Recorded information START

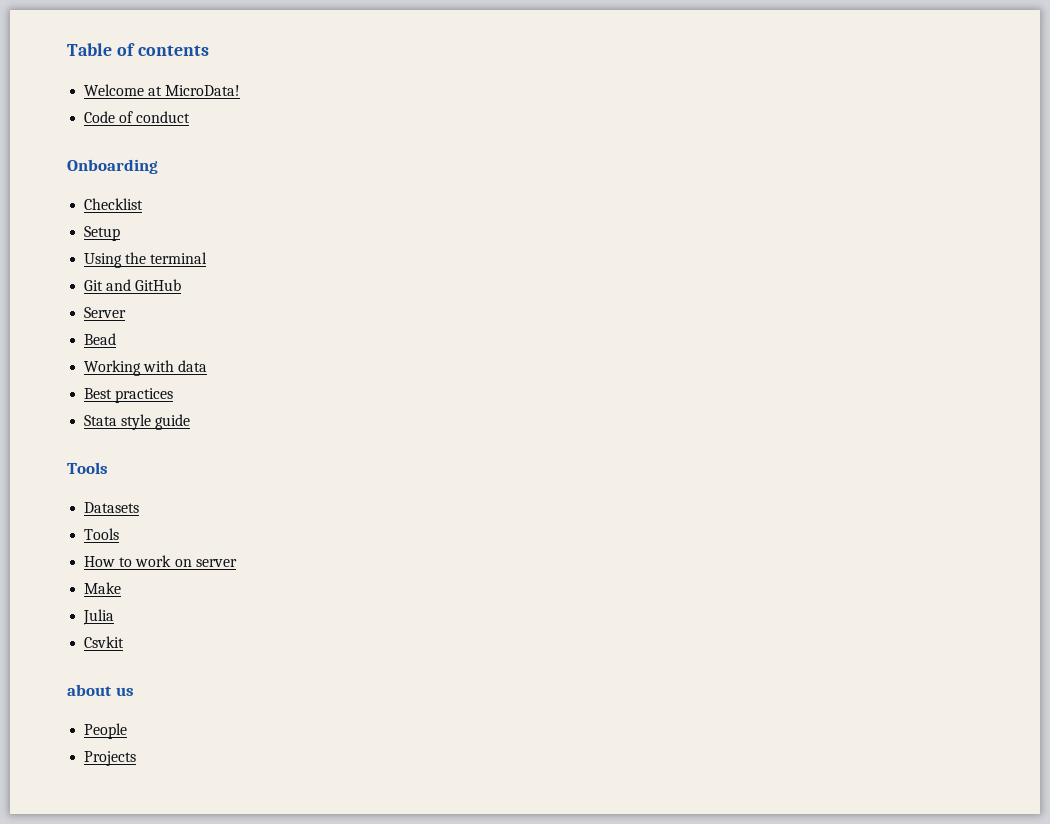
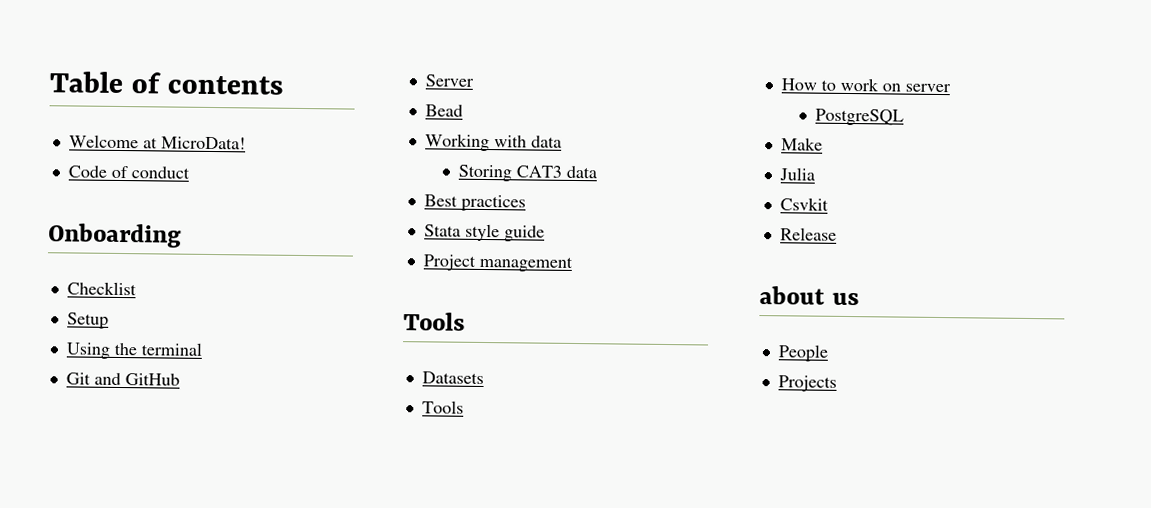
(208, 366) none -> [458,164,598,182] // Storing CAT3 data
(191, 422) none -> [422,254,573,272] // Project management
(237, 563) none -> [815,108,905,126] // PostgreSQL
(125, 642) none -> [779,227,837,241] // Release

Recorded information END
Recorded information START

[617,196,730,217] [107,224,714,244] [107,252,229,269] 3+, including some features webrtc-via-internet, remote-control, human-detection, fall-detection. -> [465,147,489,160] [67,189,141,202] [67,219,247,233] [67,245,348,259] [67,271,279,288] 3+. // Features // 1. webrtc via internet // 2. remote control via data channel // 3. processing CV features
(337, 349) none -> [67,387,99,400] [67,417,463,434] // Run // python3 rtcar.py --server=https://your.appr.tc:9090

Recorded information END

* _What you are asked to do_: Above are the records. Copy the lines beginning at the one that has "(191, 422) none" and ending with the one that has "(125, 642) none", unchanged.

* _Completed exercise_:
(191, 422) none -> [422,254,573,272] // Project management
(237, 563) none -> [815,108,905,126] // PostgreSQL
(125, 642) none -> [779,227,837,241] // Release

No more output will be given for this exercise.